La Comisión Económica para América Latina y el Caribe (CEPAL) ajustó ligeramente a la baja su previsión de crecimiento para la economía salvadoreña en 2026, al ubicarla en 3.3 %, una décima menos respecto al 3.4 % estimado en diciembre de 2025, en un contexto regional marcado por incertidumbre externa y menor dinamismo económico.
La nueva proyección coloca a El Salvador en línea con la estimación del Fondo Monetario Internacional (FMI), que también prevé una expansión de 3.3 %, y dentro del rango proyectado por el Banco Central de Reserva (BCR), que sitúa el crecimiento entre 3 % y 3.5 %.
El ajuste, aunque moderado, anticipa una desaceleración frente al crecimiento de 3.9 % que el BCR proyecta para el cierre de 2025. Además, posiciona a El Salvador con el menor ritmo de expansión entre las economías centroamericanas para 2026, según el organismo regional.
De acuerdo con las estimaciones de la CEPAL, Nicaragua lideraría el crecimiento en Centroamérica con una expansión de 4.5 %, seguida de Guatemala y Panamá con 4 %, Costa Rica con 3.9 % y Honduras con 3.8 %. En conjunto, la subregión —incluida República Dominicana— registraría un crecimiento promedio de 3.9 %.
El nuevo escenario refleja una revisión prudente sobre el desempeño económico regional, influida por factores externos que están condicionando las perspectivas de inversión, comercio y estabilidad macroeconómica.

Factores externos presionan las proyecciones
La CEPAL estima que América Latina y el Caribe crecerán en promedio 2.2 % en 2026, por debajo del 2.3 % proyectado anteriormente, como consecuencia de un entorno internacional más desafiante.

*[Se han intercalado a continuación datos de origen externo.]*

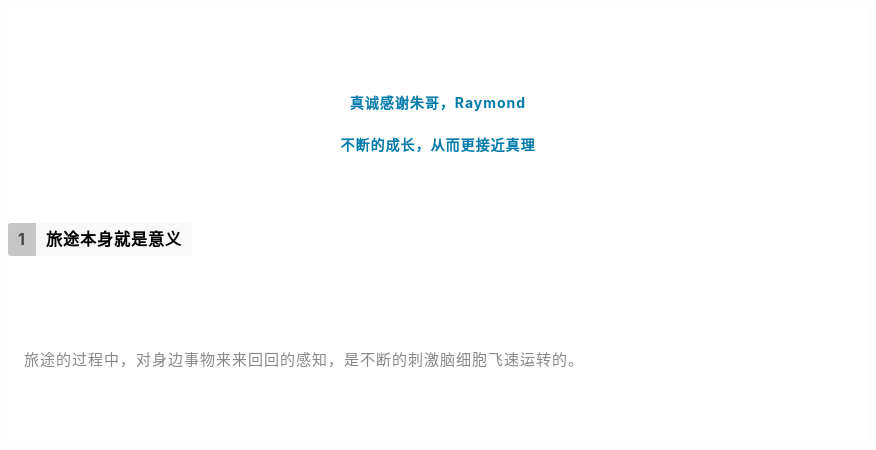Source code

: <p style="margin-right: 16px;margin-left: 16px;max-width: 100%;min-height: 1em;color: rgb(62, 62, 62);font-size: 16px;background-color: rgb(255, 255, 255);-webkit-max-logical-width: 100%;white-space: pre-wrap;line-height: 2em;box-sizing: border-box !important;word-wrap: break-word !important;"><span style="max-width: 100%;-webkit-max-logical-width: 100%;font-size: 15px;color: rgb(136, 136, 136);letter-spacing: 1px;box-sizing: border-box !important;word-wrap: break-word !important;outline: none 0px !important;"></span></p><p style="margin-right: 16px;margin-left: 16px;max-width: 100%;min-height: 1em;color: rgb(62, 62, 62);font-size: 16px;background-color: rgb(255, 255, 255);-webkit-max-logical-width: 100%;white-space: pre-wrap;line-height: 2em;box-sizing: border-box !important;word-wrap: break-word !important;"><qqmusic class="res_iframe qqmusic_iframe js_editor_qqmusic" scrolling="no" frameborder="0" musicid="5181886" mid="001I0dmF3EHev3" albumurl="https://y.gtimg.cn/music/photo_new/T002R68x68M000001raGAc3H3Phf.jpg" audiourl="http://ws.stream.qqmusic.qq.com/C1000037BxrD386Fxh.m4a?fromtag=46" music_name="Above&nbsp;and&nbsp;Beyond" singer="Audiomachine&nbsp;-&nbsp;Tree&nbsp;of&nbsp;Life" play_length="173" src="https://mp.weixin.qq.com/cgi-bin/readtemplate?t=tmpl/qqmusic_tmpl&amp;singer=Audiomachine%20-%20Tree%20of%20Life&amp;music_name=Above%20and%20Beyond&amp;albumurl=https%3A%2F%2Fy.gtimg.cn%2Fmusic%2Fphoto_new%2FT002R68x68M000001raGAc3H3Phf.jpg&amp;musictype=1" musictype="1" otherid="001I0dmF3EHev3" albumid="001raGAc3H3Phf" jumpurlkey="" style="max-width: 100%;width: 526.193px;color: rgb(136, 136, 136);font-size: 15px;box-sizing: border-box !important;word-wrap: break-word !important;"></qqmusic><br style="max-width: 100%;box-sizing: border-box !important;word-wrap: break-word !important;"></p><p style="margin-right: 16px;margin-left: 16px;max-width: 100%;min-height: 1em;-webkit-max-logical-width: 100%;white-space: pre-wrap;line-height: 2em;box-sizing: border-box !important;word-wrap: break-word !important;text-align: center;"><strong><span style="max-width: 100%;-webkit-max-logical-width: 100%;letter-spacing: 1px;color: rgb(0, 122, 170);box-sizing: border-box !important;word-wrap: break-word !important;outline: none 0px !important;">真诚感谢朱哥，Raymond
</span></strong></p><p style="margin-right: 16px;margin-left: 16px;max-width: 100%;min-height: 1em;-webkit-max-logical-width: 100%;white-space: pre-wrap;line-height: 2em;box-sizing: border-box !important;word-wrap: break-word !important;text-align: center;"><strong><span style="max-width: 100%;-webkit-max-logical-width: 100%;letter-spacing: 1px;color: rgb(0, 122, 170);box-sizing: border-box !important;word-wrap: break-word !important;outline: none 0px !important;">不断的成长，从而更接近真理</span></strong></p><p style="margin-right: 16px;margin-left: 16px;max-width: 100%;min-height: 1em;color: rgb(62, 62, 62);font-size: 16px;background-color: rgb(255, 255, 255);-webkit-max-logical-width: 100%;white-space: pre-wrap;line-height: 2em;box-sizing: border-box !important;word-wrap: break-word !important;"><br style="max-width: 100%;box-sizing: border-box !important;word-wrap: break-word !important;"></p><section class="" data-tools="135编辑器" data-id="87856" data-color="#c6c6c7" data-custom="#c6c6c7" style="max-width: 100%;color: rgb(62, 62, 62);font-size: 16px;white-space: normal;background-color: rgb(255, 255, 255);-webkit-max-logical-width: 100%;border-width: 0px;border-style: none;border-color: initial;z-index: 0;box-sizing: border-box !important;word-wrap: break-word !important;"><section class="" data-original-title="" title="" style="padding: 5px 10px;max-width: 100%;-webkit-max-logical-width: 100%;display: inline-block;color: rgb(70, 70, 72);font-weight: bold;border-top-left-radius: 3px;border-bottom-left-radius: 3px;background-color: rgb(198, 198, 199);box-sizing: border-box !important;word-wrap: break-word !important;outline: none 0px !important;"><span style="max-width: 100%;letter-spacing: 1px;box-sizing: border-box !important;word-wrap: break-word !important;">1</span></section><section class="" data-bgless="lighten" data-brushtype="text" data-bglessp="20%" style="padding: 5px 10px;max-width: 100%;-webkit-max-logical-width: 100%;display: inline-block;color: rgb(87, 87, 157);font-weight: bold;border-top-right-radius: 3px;border-bottom-right-radius: 3px;background-color: rgb(249, 249, 250);box-sizing: border-box !important;word-wrap: break-word !important;outline: none 0px !important;"><span style="max-width: 100%;color: rgb(0, 0, 0);letter-spacing: 1px;box-sizing: border-box !important;word-wrap: break-word !important;">旅途本身就是意义</span></section><p style="max-width: 100%;min-height: 1em;box-sizing: border-box !important;word-wrap: break-word !important;"><br style="max-width: 100%;box-sizing: border-box !important;word-wrap: break-word !important;"></p></section><p style="margin-right: 16px;margin-left: 16px;max-width: 100%;min-height: 1em;color: rgb(62, 62, 62);font-size: 16px;background-color: rgb(255, 255, 255);-webkit-max-logical-width: 100%;white-space: pre-wrap;line-height: 2em;box-sizing: border-box !important;word-wrap: break-word !important;"><span style="max-width: 100%;-webkit-max-logical-width: 100%;font-size: 15px;color: rgb(136, 136, 136);letter-spacing: 1px;box-sizing: border-box !important;word-wrap: break-word !important;outline: none 0px !important;"></span></p><p style="margin-right: 16px;margin-left: 16px;max-width: 100%;min-height: 1em;color: rgb(62, 62, 62);font-size: 16px;background-color: rgb(255, 255, 255);-webkit-max-logical-width: 100%;white-space: pre-wrap;line-height: 2em;box-sizing: border-box !important;word-wrap: break-word !important;"><span style="max-width: 100%;-webkit-max-logical-width: 100%;color: rgb(136, 136, 136);font-size: 15px;caret-color: red;letter-spacing: 1px;box-sizing: border-box !important;word-wrap: break-word !important;outline: none 0px !important;">旅途的过程中，对身边事物来来回回的感知，是不断的刺激脑细胞飞速运转的。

Según el organismo, las mayores tensiones geopolíticas, condiciones financieras restrictivas y el resurgimiento de presiones inflacionarias a escala global están elevando los riesgos para la actividad económica.
El informe también advierte que 24 de las 33 economías analizadas mostrarían una desaceleración en 2026, mientras solo siete registrarían una mejora en su crecimiento, lo que evidencia un escenario de moderación más amplio para la región.
Entre los factores que explican la revisión a la baja figura el impacto de la volatilidad en mercados financieros y de materias primas, asociado al conflicto en Medio Oriente y a mayores niveles de incertidumbre global, elementos que podrían afectar flujos de inversión y costos para economías emergentes.
Señales para El Salvador
Aunque la previsión mantiene a El Salvador en terreno positivo, la desaceleración proyectada plantea desafíos para sostener el dinamismo económico en un entorno menos favorable. Analistas suelen observar que, en escenarios de menor crecimiento externo, variables como inversión privada, exportaciones y consumo interno ganan mayor relevancia para sostener la actividad productiva.
La actualización de la CEPAL también refuerza una lectura compartida por organismos multilaterales: 2026 se perfila como un año de crecimiento moderado, con mayores riesgos externos y un margen más estrecho para las economías de la región.